Вякнувшая было батарея ПТО, которая так легко и просто расправилась с танкистами Элькина, была с особенным удовольствием сметена канонирами «Смоленска». Старый кораблик с молодецкой удалью просто забросал врага 122-мм осколочными гранатами в корпусах из хрупкого сталистого чугуна, дающих, как известно, замечательно большое число убойных осколков. Интересно, что сами пушки при этом особенно и не пострадали. В отличие от расчетов.

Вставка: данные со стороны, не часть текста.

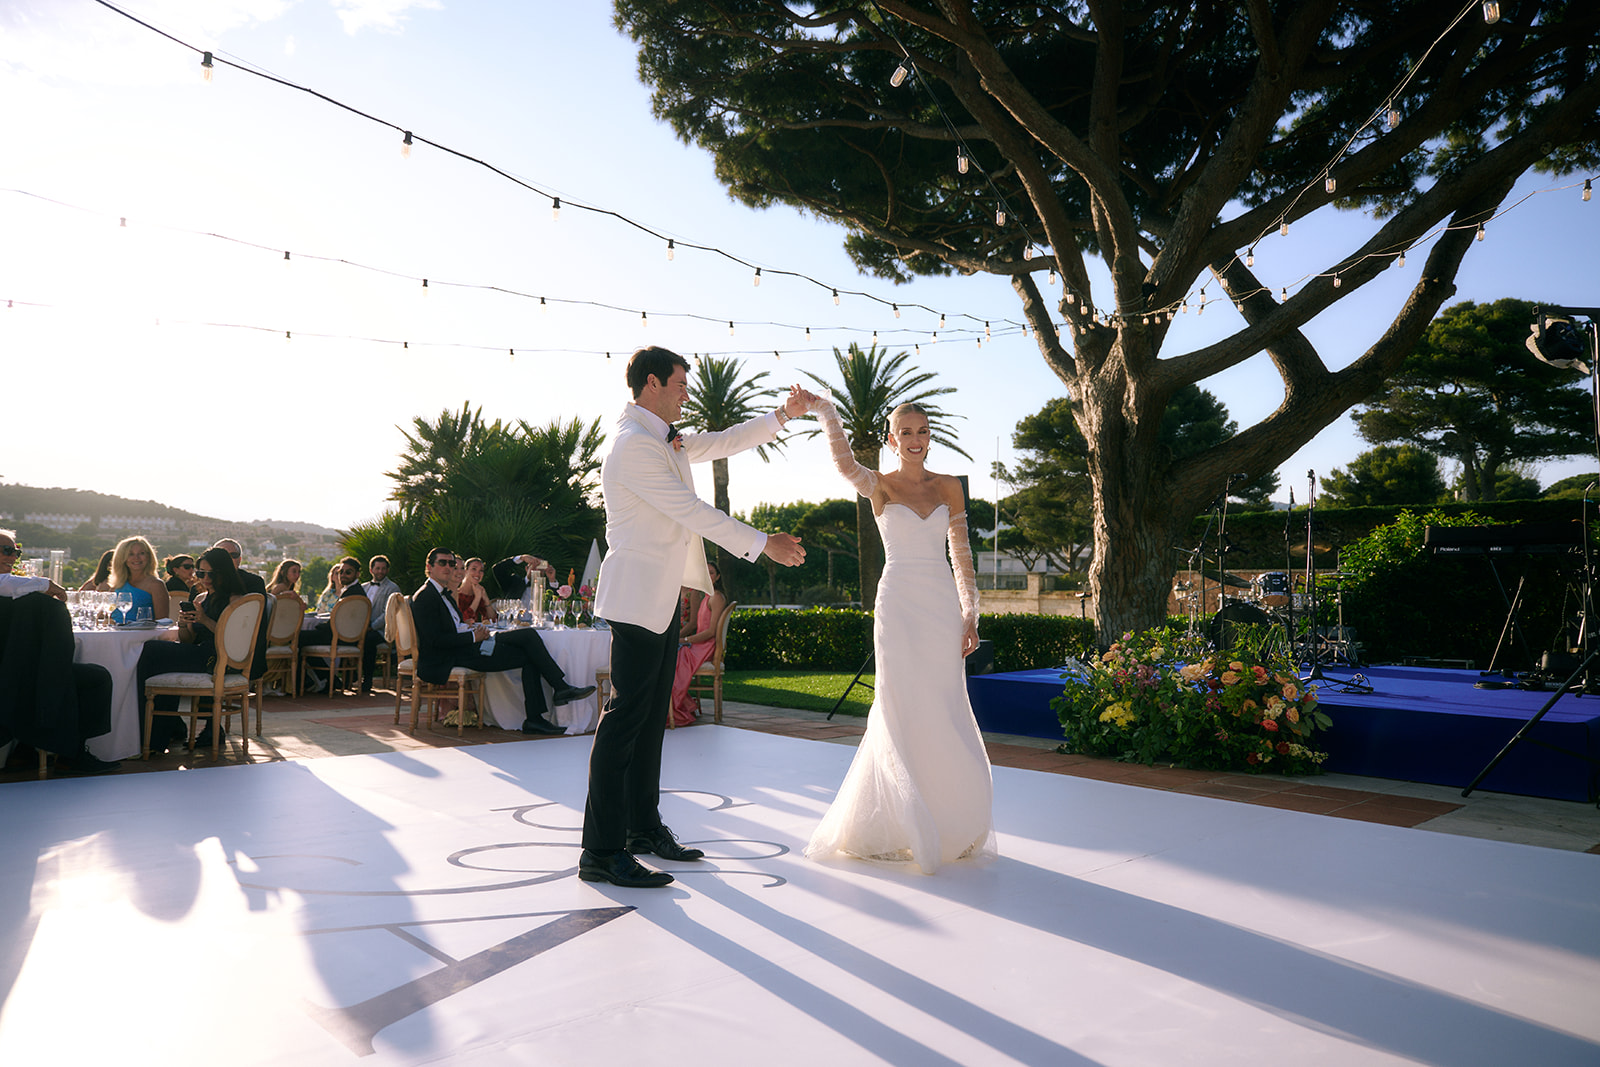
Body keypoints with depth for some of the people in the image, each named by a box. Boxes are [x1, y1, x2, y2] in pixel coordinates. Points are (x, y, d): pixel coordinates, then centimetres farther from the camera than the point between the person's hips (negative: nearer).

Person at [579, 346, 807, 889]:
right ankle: (601, 852, -5)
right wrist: (763, 543, -13)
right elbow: (691, 511, -18)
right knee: (625, 717, -10)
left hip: (661, 598, 10)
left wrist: (782, 415, 23)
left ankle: (643, 828, 24)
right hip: (638, 596, -10)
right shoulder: (633, 444, -15)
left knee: (651, 716, 14)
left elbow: (722, 443, 29)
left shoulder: (667, 440, 16)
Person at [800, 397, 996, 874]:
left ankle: (952, 824, 23)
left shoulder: (949, 487, 10)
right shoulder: (879, 485, 2)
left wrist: (970, 614, 0)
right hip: (898, 605, -3)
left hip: (943, 607, 3)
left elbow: (962, 558, 8)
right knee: (901, 714, -2)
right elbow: (845, 464, -20)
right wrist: (826, 412, -28)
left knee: (944, 714, 6)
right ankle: (893, 828, 14)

Проходя под Холмским мостом, корабли заваливали мачты, а сигнальщики прижимались животами к палубам мостиков, чтобы не снесло за борт.

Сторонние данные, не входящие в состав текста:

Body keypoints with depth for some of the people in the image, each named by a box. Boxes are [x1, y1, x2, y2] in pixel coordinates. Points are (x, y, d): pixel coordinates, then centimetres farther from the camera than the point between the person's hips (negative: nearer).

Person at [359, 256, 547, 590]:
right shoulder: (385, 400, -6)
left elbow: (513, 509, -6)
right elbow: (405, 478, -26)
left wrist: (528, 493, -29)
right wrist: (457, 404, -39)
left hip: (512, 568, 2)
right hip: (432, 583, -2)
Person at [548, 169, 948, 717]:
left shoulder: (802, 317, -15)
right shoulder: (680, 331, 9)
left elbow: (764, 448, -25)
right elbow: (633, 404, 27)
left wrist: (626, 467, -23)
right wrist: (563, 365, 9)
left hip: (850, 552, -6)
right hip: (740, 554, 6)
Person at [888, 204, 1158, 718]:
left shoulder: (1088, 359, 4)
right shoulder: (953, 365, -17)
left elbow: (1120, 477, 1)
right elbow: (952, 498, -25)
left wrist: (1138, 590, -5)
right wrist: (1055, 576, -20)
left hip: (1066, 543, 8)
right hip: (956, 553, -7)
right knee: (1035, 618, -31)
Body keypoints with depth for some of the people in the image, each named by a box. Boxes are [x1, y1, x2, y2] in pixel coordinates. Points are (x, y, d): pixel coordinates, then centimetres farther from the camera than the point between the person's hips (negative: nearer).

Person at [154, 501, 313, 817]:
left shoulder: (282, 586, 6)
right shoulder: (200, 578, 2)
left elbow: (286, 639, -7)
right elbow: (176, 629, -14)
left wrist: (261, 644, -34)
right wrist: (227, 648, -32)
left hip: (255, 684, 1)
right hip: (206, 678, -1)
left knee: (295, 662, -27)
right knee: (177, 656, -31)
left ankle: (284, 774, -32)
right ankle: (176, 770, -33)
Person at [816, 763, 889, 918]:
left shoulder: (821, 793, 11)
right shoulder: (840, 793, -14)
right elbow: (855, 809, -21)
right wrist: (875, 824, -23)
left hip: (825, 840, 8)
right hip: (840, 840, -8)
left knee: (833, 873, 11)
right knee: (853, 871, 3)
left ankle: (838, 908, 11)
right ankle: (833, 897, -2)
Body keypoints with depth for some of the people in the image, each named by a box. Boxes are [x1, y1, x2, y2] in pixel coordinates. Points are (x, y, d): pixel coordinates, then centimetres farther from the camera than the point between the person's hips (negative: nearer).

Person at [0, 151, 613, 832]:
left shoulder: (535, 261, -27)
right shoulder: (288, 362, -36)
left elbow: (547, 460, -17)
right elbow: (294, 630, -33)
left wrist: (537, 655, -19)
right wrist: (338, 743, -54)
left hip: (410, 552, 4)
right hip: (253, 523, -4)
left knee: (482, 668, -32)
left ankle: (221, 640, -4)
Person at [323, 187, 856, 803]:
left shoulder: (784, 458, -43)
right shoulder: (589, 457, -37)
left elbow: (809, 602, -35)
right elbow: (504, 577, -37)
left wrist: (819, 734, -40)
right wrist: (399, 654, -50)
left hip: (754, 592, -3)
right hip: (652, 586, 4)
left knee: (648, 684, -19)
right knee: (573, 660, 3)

Последним в кильватерном строю шла канонерская лодка «Верный». Сбавив ход до самого малого, она вылезла носом на берег, а чего не вылезти — осадка сорок сантиметров, и с борта хлынула на берег волна в синеющих сквозь расстегнутый ворот бушлатов тельняшках — 9-я Отдельная рота морской пехоты, иначе же «Черная смерть».
В проеме Холмских ворот у кольцевой казармы Фомин поправил на плече автомат ППД и совершенно спокойно сказал Гаврилову:
— Ну, мне пора…
— Отставить, ты мне нужен здесь, очень нужен! — безуспешно попытался остановить его Гаврилов.
— Я тебе не подчинен, майор… извини. Я вообще — с повышением аж на дивизии, и совсем в другом корпусе, забыл? А остаться, извини, не могу — коммунист я, понимаешь? Вот оно какое дело… — совершенно спокойно ответил Фролов.
— Погоди, Моисеич… — задержал его Гаврилов, схватив за запыленный, испачканный краснокирпичной пылью рукав. — Хотел тебя спросить… Ты домой к себе сбегал? Как там твои, уехали? Успели?
— Да, сбегал, спасибо, все хорошо! — мертвым голосом ответил Фролов.